Offer these examples (lead with the more novel/interesting ones):

  • PR review pipe — a planner reads the diff → a security agent scans for vulnerabilities → a performance agent checks bottlenecks → a summarizer writes the final review comment
  • Research-to-report — a web researcher gathers sources → an analyst synthesizes findings → a writer drafts the report → an editor polishes it
  • Spec-to-code pipe — a product agent writes a spec from a one-liner → an architect designs the approach → a coder implements it → a QA agent runs tests
  • On-call triage — a shell agent pulls logs and metrics → an analyst diagnoses the root cause → Claude proposes a fix → a notifier posts to Slack
  • Content repurposing — Claude reads a long-form article → a social agent writes posts → a newsletter agent formats an issue → an SEO agent writes metadata
  • Feature development — plan → implement → verify → summarize
  • Custom — describe your own states and logic

Once the user picks a direction, propose a concrete state list: state IDs, what each state does, and what kind of agent logic it needs. Confirm the state list, then use the add-factory skill to create the TypeScript pipe file.

4. Register the Pipe

After the pipe file is created under pipes/, it loads automatically in the default project layout. Use pipes.config.ts only when you want a custom project name or non-default pipe locations:

import {defineConfig} from 'notionflow'

export default defineConfig({
  name: 'Asmara Tasks',
})

Pipes walks up parent directories to find pipes.config.ts, so you can run commands from anywhere inside the project tree.

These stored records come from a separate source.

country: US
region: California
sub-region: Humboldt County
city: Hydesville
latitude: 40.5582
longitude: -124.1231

Use --config <path> on any project-scoped command to override config resolution explicitly.

5. Test It

Run one tick to process any queued tasks:

npx pipes tick --pipe <pipe-id>

Watch the output. It should execute each pipe state through its inline agent function.

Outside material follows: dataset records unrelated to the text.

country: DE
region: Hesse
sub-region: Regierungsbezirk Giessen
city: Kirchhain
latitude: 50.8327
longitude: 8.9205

If you want to provision a Notion board for queue-driven workflows, run:

npx pipes pipe create --id <pipe-id> --config pipes.config.ts

Or provision a board for an existing pipe:

npx pipes integrations notion provision-board --board <pipe-id>

Important: Tell the user they must share the database with the "Pipes" integration in Notion (click "..." on the database → "Connect to" → select "Pipes").

6. Verify

npx pipes doctor
npx pipes pipe list

All should show configured resources. Setup complete.

The user can now:

  • Add tasks via Notion or npx pipes integrations notion create-task
  • Run npx pipes tick to process queued tasks
  • Build more pipes with the add-factory skill

Troubleshooting

doctor shows NOTION_API_TOKEN missing: Ensure NOTION_API_TOKEN is set as an environment variable or in a .env file at the project root. Pipes does not read global config files.

tick processes nothing: Run npx pipes doctor to confirm the project is resolved and auth is valid. Check that at least one pipe exists under the top-level pipes/ directory, or that pipes.config.ts points to the custom location you intended.

Pipe load error: Check that the TypeScript file exports a valid pipe object and that the file lives under the default pipes/ directory or matches the pipes declarations in pipes.config.ts. Relative declarations resolve from the project root (directory containing pipes.config.ts).

Notion page not updating: Ensure the integration is connected to the database in Notion (Share → Connect to → Pipes).

Config not found: Run commands from inside the project directory, or pass --config <path> to point to your pipes.config.ts explicitly.